**Entries shown:**
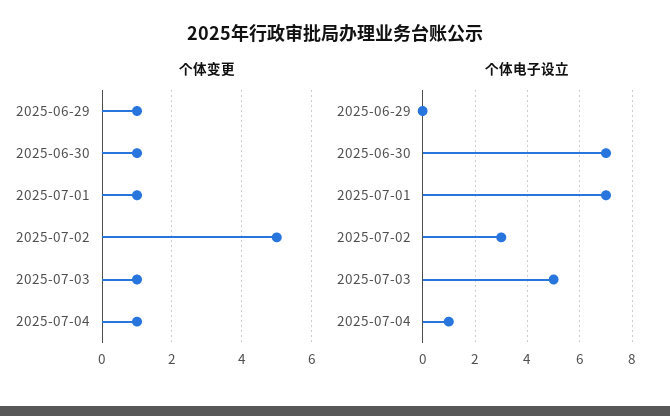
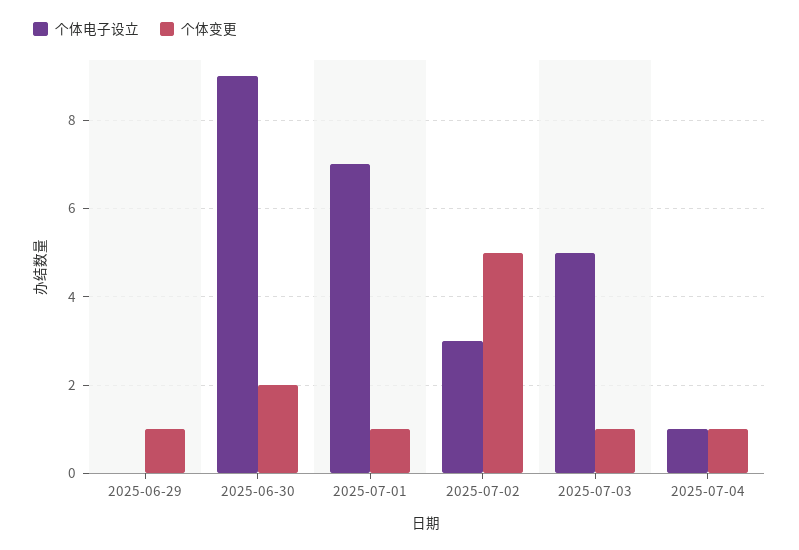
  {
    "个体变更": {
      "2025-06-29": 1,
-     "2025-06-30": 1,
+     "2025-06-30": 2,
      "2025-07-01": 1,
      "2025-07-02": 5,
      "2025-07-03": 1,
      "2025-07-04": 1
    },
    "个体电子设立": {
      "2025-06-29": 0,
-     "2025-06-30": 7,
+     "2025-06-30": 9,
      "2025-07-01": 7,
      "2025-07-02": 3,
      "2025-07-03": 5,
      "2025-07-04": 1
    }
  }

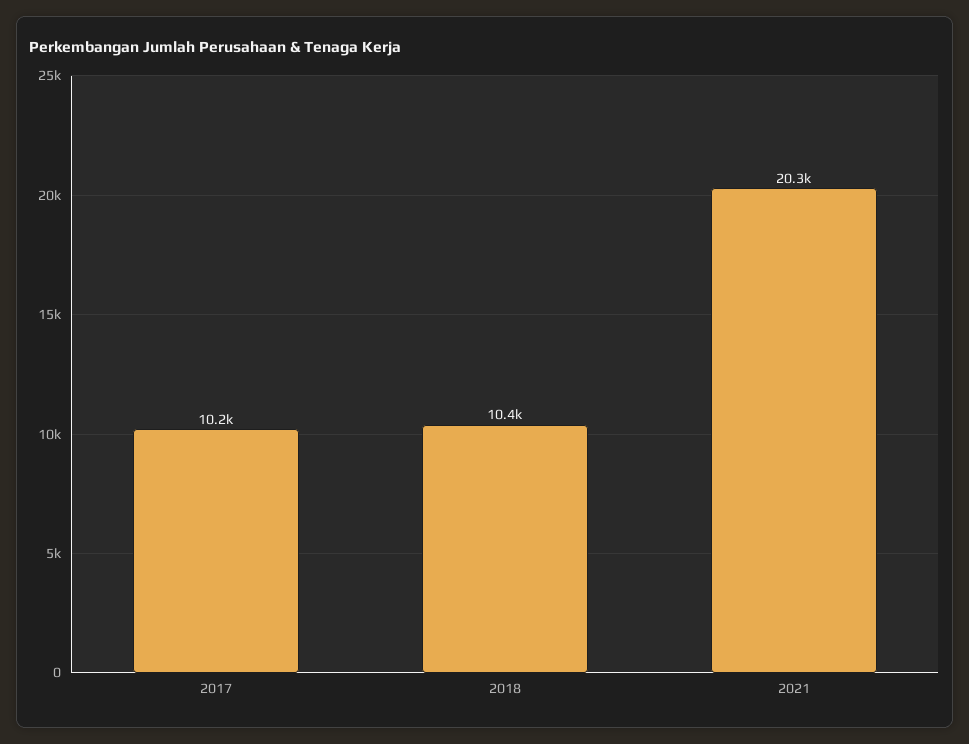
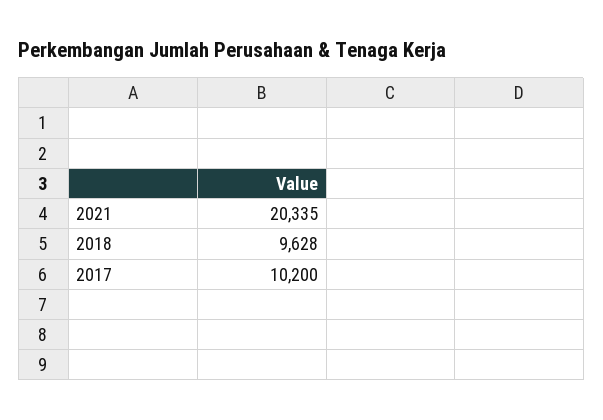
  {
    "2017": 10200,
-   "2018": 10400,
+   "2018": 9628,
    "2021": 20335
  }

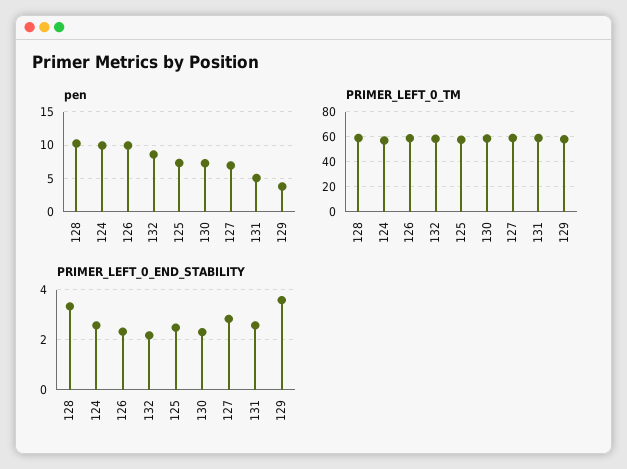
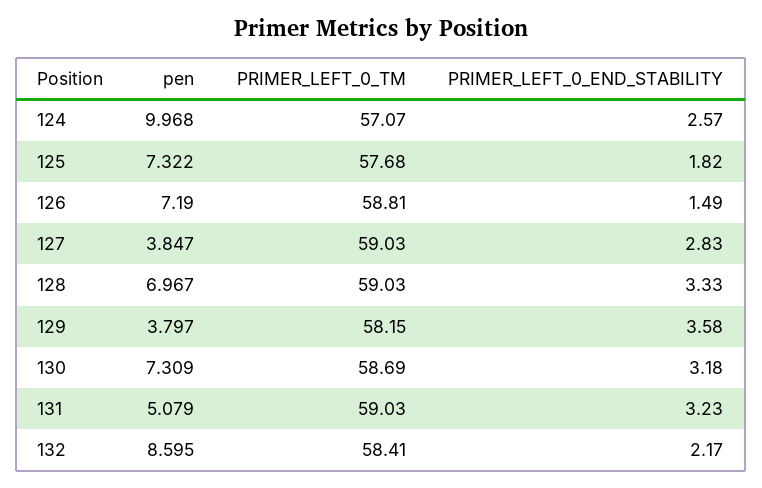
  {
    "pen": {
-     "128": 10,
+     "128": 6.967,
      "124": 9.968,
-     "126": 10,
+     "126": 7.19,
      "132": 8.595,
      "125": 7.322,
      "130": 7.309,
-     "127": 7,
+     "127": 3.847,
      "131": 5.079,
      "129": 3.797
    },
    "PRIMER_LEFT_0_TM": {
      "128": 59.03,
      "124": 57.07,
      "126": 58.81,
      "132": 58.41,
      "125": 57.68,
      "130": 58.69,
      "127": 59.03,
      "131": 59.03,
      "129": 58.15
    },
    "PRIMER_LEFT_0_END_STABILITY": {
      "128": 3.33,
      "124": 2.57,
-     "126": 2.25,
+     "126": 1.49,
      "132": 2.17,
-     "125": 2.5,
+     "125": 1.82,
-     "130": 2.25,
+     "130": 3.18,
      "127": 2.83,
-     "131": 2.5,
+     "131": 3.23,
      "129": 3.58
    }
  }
* * *
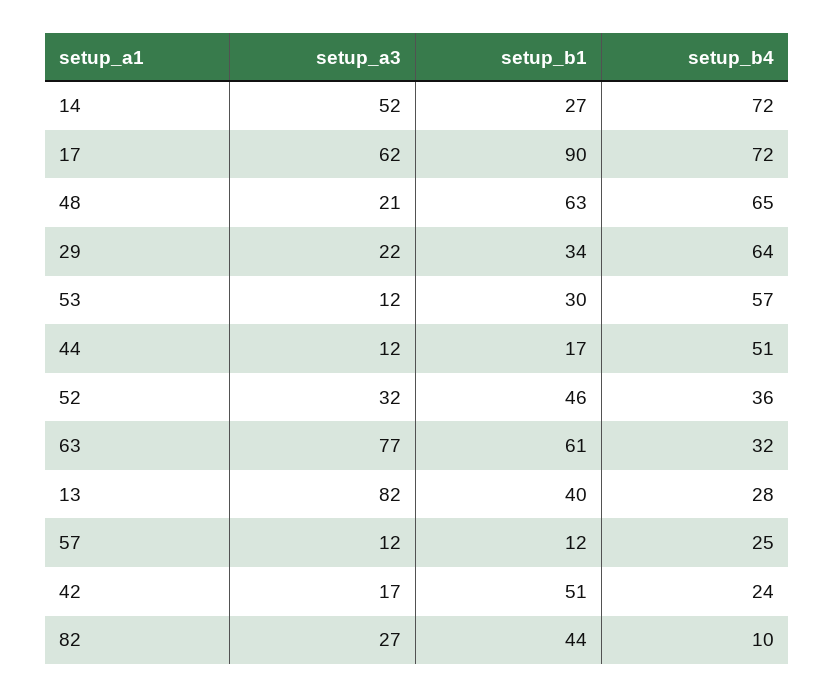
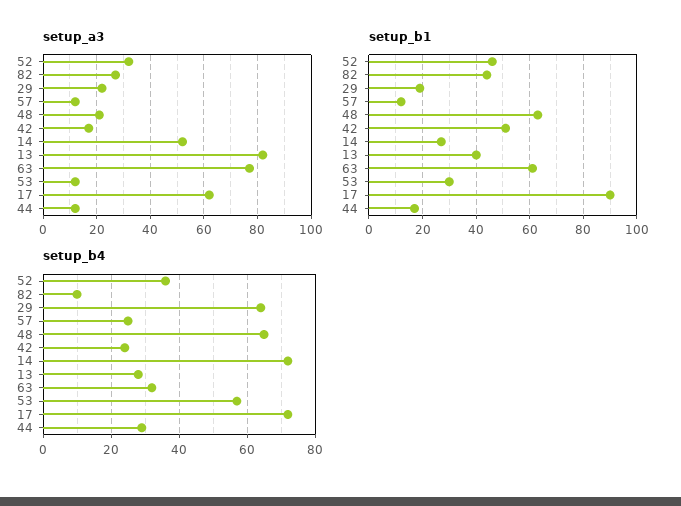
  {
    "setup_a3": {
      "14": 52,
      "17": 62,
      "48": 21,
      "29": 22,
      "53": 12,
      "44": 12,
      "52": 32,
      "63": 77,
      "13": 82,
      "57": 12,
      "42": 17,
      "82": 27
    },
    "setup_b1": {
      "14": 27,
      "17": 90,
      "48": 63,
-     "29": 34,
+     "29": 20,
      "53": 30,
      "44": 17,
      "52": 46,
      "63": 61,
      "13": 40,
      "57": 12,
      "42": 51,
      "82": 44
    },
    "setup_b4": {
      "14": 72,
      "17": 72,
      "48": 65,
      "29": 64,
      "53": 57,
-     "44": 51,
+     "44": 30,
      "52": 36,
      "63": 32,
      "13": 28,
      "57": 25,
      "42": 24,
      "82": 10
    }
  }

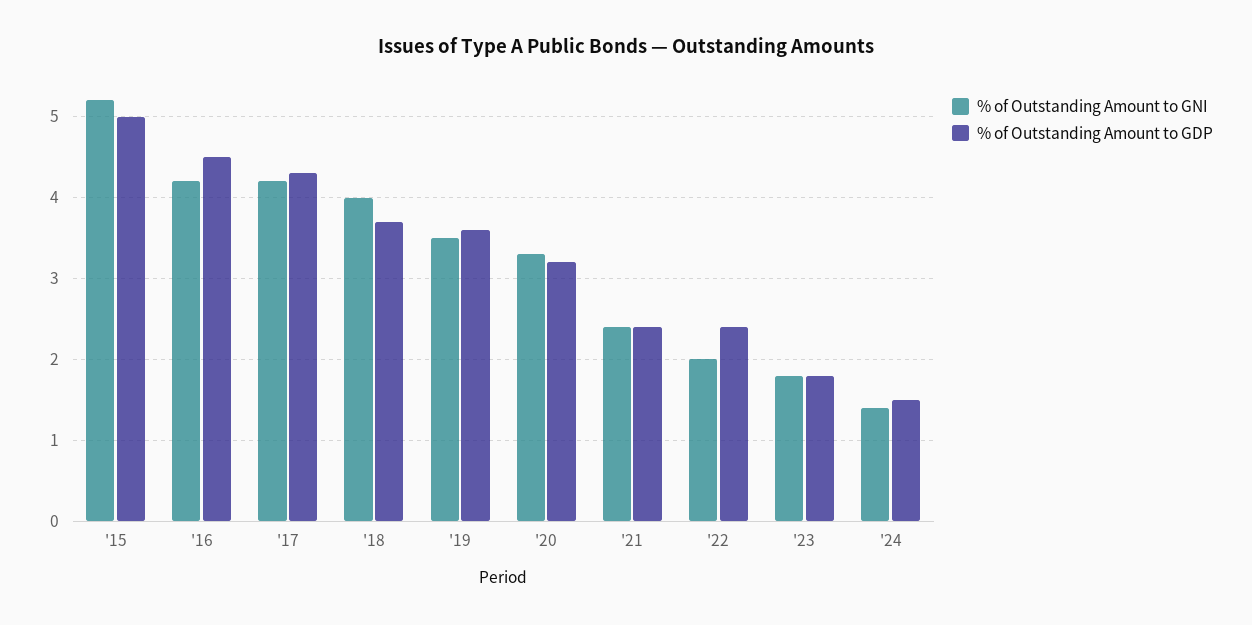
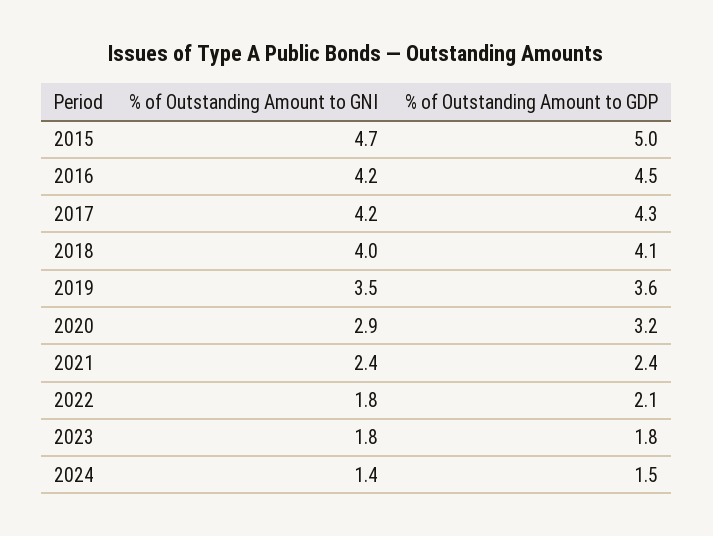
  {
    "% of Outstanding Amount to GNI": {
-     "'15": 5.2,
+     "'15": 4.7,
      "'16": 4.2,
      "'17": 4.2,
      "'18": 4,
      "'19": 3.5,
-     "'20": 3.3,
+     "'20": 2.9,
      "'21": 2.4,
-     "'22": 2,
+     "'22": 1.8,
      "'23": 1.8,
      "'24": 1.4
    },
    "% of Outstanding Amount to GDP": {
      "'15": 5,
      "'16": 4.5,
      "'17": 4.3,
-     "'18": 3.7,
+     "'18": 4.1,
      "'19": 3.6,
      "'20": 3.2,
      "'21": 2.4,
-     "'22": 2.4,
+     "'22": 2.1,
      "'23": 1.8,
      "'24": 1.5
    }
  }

**Exercise aim:** From the records above, how many lines include the word "Amount"? Only the number is wanted.

**Answer:** 2